## EXTRACTED TEXT
╔══

Achievements

Publications and achievements submitted by our faculty, staff, and students.

Faculty Micaela Szykman Gunther, Ho Yi Wan Wildlife Drs. Micaela Szykman Gunther and Ho Yi Wan received a $170,000 grant from the National Council for Air and Stream Improvement (NCASI) to support a distribution study on the marten and fisher, two closely related members of the weasel family that are both species of special concern. The project aims to assess potential shifts in the species’ distributions after wildfires in Lassen County, and will support two Department of Wildlife graduate students. Findings will determine if certain management strategies or habitat types are more resilient to fire, potentially serving as refugia for martens and fishers.

Submitted: November 10, 2022

Student Frank Juma Ong'ondo, Frank Fogarty III, Peter Njoroge, and Matt Johnson Wildlife Wildlife graduate student Frank Juma Ong'ondo and his collaborators Drs. Frank Fogarty and Matt Johnson from Humboldt Wildlife, and Dr. Peter Njoroge from the National Museums of Kenya published a paper entitled "Bird abundance and diversity in shade coffee and natural forest in Kenya" in the journal Global Ecology & Conservation. Open access link here.

Submitted: November 4, 2022

Faculty Matt Johnson Wildlife Wildlife faculty member Matt Johnson has secured a new grant ($659,987) from the Agricultural Research Institute to investigate the use of nest boxes for bluebirds and swallows for insect pest control in winegrape vineyards. The 3-year project is in collaboration with researchers at UC Davis (Dr. Daniel Karp) and UC Riverside (Drs. Erin Wilson-Rankin and S. Houston Wilson), and it will fund a post-doctoral researcher and multiple undergraduate students from Cal Poly Humboldt, along with a PhD student at UC Davis. The research will occur in Napa Valley.

Submitted: November 4, 2022

Student Molly Parren, Daniel Barton, and Barbara Clucas Wildlife Molly Parren, MS graduate in Wildlife, published results from her MS thesis research, "Drought and coyotes mediate mesopredator response to human disturbance" in the ESA open-access journal Ecosphere, co-authored with Cal Poly Humboldt faculty Drs. Daniel Barton and Barbara Clucas and CDFW scientists Dr. Brett Furnas and Misty Nelson. This work addressed how California's extreme drought and coyotes in 2013-16 influenced interactions between bobcats, kit foxes, raccoons, and human disturbance at 585 study sites throught California's Central Valley and Mojave Deserts.

╚══

## ENTRIES SHOWN

╔══

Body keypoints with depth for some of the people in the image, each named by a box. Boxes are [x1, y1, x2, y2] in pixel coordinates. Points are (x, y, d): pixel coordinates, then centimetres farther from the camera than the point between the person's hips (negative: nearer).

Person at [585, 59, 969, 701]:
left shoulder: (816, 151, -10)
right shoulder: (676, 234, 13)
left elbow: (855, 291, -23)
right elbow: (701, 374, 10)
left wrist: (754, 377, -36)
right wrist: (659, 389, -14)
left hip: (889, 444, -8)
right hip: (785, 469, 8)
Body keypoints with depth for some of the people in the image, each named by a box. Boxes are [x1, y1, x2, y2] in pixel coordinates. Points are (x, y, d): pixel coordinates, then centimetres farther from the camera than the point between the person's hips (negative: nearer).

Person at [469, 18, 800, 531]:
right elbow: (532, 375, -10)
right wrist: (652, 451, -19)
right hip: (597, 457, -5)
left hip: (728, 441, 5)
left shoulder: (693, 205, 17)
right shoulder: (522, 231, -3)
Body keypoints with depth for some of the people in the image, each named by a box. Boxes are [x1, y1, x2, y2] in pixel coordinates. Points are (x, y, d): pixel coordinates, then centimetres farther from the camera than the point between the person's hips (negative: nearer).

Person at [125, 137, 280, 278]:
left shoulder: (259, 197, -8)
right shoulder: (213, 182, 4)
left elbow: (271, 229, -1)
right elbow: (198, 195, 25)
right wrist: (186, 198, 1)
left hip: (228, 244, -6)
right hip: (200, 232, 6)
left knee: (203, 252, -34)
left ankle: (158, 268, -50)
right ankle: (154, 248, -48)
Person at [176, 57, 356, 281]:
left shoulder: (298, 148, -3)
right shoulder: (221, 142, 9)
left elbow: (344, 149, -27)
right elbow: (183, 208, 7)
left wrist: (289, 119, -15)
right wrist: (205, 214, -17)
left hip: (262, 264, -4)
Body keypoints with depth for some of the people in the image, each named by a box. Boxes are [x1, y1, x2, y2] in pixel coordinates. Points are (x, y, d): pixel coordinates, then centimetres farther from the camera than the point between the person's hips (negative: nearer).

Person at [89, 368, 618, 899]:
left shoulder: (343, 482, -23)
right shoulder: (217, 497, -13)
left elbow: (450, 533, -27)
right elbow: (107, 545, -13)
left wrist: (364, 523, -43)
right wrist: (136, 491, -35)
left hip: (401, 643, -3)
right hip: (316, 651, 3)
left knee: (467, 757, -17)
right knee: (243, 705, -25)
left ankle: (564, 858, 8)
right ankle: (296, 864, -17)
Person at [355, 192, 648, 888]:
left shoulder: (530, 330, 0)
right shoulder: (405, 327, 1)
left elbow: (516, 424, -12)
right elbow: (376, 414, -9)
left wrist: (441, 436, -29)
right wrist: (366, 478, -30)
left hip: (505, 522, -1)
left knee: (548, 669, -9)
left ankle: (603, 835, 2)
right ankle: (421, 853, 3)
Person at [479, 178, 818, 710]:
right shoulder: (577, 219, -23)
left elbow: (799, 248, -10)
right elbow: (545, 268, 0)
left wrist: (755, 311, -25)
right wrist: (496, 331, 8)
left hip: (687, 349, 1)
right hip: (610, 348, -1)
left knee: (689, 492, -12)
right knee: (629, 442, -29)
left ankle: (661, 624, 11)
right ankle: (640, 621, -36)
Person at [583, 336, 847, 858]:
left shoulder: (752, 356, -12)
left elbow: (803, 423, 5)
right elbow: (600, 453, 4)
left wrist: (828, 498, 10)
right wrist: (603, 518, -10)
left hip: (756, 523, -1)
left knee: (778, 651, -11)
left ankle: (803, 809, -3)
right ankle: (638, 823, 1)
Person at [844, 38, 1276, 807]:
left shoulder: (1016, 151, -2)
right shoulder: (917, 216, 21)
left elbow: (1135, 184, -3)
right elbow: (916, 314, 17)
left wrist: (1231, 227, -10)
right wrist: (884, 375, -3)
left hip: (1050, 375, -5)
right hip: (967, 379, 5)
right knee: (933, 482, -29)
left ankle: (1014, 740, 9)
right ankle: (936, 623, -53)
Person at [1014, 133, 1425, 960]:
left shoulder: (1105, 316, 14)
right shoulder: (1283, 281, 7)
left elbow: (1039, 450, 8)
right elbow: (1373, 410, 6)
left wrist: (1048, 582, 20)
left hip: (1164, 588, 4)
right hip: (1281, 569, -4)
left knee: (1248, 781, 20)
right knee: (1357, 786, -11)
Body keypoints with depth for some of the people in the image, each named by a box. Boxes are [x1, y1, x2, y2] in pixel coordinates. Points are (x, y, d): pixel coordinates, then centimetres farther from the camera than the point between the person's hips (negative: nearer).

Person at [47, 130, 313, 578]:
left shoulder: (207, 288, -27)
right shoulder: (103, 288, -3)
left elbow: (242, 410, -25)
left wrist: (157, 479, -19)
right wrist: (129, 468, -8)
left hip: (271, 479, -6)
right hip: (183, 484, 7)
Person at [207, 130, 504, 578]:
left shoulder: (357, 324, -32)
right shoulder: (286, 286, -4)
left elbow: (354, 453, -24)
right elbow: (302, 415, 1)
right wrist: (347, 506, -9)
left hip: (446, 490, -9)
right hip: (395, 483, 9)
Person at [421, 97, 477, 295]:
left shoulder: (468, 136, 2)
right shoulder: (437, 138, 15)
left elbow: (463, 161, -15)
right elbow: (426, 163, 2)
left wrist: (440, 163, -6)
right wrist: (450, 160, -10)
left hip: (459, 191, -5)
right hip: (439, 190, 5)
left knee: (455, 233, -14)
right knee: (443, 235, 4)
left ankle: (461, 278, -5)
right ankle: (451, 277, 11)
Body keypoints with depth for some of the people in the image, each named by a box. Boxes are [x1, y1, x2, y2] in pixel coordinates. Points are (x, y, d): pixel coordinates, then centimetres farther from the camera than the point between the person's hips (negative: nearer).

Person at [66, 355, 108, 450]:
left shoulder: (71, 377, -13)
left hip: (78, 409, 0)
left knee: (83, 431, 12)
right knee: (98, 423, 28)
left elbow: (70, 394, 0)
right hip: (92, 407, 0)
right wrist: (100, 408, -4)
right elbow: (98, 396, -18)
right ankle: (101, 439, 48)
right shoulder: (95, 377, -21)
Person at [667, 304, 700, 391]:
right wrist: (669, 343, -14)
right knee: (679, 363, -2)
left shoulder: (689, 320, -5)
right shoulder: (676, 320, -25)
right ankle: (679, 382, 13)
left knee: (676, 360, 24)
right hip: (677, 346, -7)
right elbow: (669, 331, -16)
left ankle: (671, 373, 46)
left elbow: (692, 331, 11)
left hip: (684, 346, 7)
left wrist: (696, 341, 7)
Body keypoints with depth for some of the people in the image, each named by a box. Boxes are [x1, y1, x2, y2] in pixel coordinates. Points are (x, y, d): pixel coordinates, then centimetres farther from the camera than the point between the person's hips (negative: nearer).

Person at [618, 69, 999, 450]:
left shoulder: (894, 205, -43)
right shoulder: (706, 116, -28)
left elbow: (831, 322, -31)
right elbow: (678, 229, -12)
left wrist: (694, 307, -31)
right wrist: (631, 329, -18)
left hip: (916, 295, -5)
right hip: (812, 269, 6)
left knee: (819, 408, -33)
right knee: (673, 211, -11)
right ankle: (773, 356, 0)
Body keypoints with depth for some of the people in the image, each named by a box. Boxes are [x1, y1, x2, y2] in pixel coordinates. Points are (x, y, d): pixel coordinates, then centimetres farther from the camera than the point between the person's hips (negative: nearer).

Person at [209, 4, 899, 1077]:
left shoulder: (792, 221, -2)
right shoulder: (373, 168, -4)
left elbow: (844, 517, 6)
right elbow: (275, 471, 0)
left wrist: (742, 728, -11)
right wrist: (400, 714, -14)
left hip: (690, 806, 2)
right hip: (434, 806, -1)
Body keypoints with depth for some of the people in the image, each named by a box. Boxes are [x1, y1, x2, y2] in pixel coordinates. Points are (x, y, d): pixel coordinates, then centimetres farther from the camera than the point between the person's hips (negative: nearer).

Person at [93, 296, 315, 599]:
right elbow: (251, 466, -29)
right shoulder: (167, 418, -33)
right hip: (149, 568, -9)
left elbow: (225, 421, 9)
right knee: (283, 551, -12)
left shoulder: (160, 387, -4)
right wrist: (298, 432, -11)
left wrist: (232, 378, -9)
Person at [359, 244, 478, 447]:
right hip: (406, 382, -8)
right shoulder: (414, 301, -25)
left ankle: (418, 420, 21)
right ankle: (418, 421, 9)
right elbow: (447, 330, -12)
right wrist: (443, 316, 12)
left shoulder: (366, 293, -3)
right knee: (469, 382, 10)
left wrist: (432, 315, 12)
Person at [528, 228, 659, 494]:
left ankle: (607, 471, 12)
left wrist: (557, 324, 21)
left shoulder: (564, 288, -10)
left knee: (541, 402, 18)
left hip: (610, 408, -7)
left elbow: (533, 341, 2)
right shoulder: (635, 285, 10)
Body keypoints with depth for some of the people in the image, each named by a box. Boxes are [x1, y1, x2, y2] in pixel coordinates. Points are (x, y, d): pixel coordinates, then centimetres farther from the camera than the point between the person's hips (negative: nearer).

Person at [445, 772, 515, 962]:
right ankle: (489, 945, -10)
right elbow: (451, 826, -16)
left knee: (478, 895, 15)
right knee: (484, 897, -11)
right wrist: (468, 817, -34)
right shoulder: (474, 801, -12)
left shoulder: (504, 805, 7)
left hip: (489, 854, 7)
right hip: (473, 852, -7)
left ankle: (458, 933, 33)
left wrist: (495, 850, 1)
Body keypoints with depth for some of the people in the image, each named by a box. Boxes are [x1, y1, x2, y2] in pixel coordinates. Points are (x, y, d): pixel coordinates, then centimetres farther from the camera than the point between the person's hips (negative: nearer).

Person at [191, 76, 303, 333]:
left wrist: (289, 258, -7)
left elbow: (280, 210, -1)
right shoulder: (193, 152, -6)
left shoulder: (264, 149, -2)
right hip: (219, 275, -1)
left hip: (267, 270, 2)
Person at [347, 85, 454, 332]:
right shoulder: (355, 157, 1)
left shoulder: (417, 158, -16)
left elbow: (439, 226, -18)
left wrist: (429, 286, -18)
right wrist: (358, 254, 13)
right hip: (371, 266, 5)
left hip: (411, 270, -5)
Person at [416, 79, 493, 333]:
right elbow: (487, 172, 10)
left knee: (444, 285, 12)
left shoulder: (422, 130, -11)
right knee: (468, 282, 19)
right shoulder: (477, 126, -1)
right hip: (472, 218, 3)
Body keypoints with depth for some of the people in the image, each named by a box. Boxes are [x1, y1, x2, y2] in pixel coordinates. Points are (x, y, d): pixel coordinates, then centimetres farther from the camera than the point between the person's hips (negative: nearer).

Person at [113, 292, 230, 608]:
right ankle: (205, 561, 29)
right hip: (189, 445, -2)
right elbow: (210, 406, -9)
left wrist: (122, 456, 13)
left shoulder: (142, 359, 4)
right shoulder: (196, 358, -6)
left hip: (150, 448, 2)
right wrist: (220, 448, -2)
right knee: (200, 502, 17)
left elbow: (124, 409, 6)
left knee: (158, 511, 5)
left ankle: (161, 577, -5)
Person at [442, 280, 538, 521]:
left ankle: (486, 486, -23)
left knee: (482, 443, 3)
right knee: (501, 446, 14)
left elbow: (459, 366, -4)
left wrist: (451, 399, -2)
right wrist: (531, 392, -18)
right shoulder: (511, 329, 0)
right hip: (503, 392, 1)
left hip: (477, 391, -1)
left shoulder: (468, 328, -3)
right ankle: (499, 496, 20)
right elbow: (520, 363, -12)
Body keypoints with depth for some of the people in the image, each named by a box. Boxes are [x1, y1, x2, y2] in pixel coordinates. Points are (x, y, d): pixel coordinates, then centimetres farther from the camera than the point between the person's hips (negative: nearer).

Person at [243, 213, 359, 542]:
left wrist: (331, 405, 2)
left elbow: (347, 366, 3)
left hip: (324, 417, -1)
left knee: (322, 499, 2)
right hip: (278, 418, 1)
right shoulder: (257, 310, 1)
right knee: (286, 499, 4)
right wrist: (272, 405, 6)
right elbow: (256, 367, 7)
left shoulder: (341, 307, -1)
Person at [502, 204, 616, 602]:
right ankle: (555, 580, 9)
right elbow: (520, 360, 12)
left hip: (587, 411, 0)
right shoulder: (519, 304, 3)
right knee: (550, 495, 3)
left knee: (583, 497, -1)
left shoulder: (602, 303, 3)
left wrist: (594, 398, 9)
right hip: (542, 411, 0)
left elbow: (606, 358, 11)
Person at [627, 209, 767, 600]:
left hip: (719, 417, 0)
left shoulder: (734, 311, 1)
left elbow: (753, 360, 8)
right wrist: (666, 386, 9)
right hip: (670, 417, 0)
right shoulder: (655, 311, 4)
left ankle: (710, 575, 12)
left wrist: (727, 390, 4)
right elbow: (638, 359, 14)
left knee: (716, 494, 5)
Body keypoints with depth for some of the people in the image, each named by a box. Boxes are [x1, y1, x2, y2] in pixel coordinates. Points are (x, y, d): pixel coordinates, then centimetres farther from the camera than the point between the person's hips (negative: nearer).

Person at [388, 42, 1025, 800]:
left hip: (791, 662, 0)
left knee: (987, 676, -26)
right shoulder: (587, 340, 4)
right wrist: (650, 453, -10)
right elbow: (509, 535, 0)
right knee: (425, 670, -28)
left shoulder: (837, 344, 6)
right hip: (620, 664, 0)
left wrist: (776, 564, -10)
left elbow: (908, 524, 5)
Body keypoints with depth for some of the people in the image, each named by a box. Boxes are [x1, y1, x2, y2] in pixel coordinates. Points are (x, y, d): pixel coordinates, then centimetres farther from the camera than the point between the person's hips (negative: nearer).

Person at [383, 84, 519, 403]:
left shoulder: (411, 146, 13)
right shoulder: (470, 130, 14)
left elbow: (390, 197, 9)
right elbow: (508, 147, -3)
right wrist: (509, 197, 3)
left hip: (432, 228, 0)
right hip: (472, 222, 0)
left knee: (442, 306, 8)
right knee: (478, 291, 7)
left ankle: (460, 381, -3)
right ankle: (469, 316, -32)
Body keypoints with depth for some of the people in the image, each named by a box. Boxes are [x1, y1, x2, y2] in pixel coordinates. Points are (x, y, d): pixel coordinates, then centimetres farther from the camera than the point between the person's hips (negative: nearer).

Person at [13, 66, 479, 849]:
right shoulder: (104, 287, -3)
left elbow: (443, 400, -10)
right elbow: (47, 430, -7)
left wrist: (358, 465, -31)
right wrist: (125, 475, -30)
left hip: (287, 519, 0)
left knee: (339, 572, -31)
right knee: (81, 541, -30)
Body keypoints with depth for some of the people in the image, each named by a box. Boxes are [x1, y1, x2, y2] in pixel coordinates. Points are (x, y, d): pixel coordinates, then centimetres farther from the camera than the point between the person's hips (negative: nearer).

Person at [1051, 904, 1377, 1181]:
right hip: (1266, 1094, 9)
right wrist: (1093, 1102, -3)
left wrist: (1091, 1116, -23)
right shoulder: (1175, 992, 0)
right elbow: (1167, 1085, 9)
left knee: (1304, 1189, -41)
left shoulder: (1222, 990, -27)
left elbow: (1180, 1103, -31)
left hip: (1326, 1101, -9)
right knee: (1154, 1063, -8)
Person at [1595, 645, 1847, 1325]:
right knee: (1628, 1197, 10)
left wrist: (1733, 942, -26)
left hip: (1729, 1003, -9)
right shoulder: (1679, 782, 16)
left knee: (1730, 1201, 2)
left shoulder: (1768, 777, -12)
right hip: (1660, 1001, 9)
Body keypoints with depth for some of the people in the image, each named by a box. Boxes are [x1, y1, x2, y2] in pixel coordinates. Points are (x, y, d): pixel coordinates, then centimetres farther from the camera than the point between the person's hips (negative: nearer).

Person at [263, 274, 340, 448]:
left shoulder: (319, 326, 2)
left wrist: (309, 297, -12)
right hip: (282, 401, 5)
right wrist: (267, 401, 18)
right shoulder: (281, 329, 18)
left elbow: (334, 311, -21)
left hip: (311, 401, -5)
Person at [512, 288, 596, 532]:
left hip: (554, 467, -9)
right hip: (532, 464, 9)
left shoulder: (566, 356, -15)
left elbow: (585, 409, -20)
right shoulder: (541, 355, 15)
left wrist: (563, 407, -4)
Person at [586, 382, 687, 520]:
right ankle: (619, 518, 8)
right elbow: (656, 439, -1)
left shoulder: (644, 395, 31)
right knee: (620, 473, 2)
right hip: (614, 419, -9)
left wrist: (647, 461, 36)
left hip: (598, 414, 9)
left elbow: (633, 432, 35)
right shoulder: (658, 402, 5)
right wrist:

╚══

## ASSIGNMENT
According to the achievements page, what amount did the Agricultural Research Institute grant for the study of nest boxes for bluebirds and swallows in winegrape vineyards?

## ANSWER TO THIS PROBLEM
The Agricultural Research Institute granted $659,987.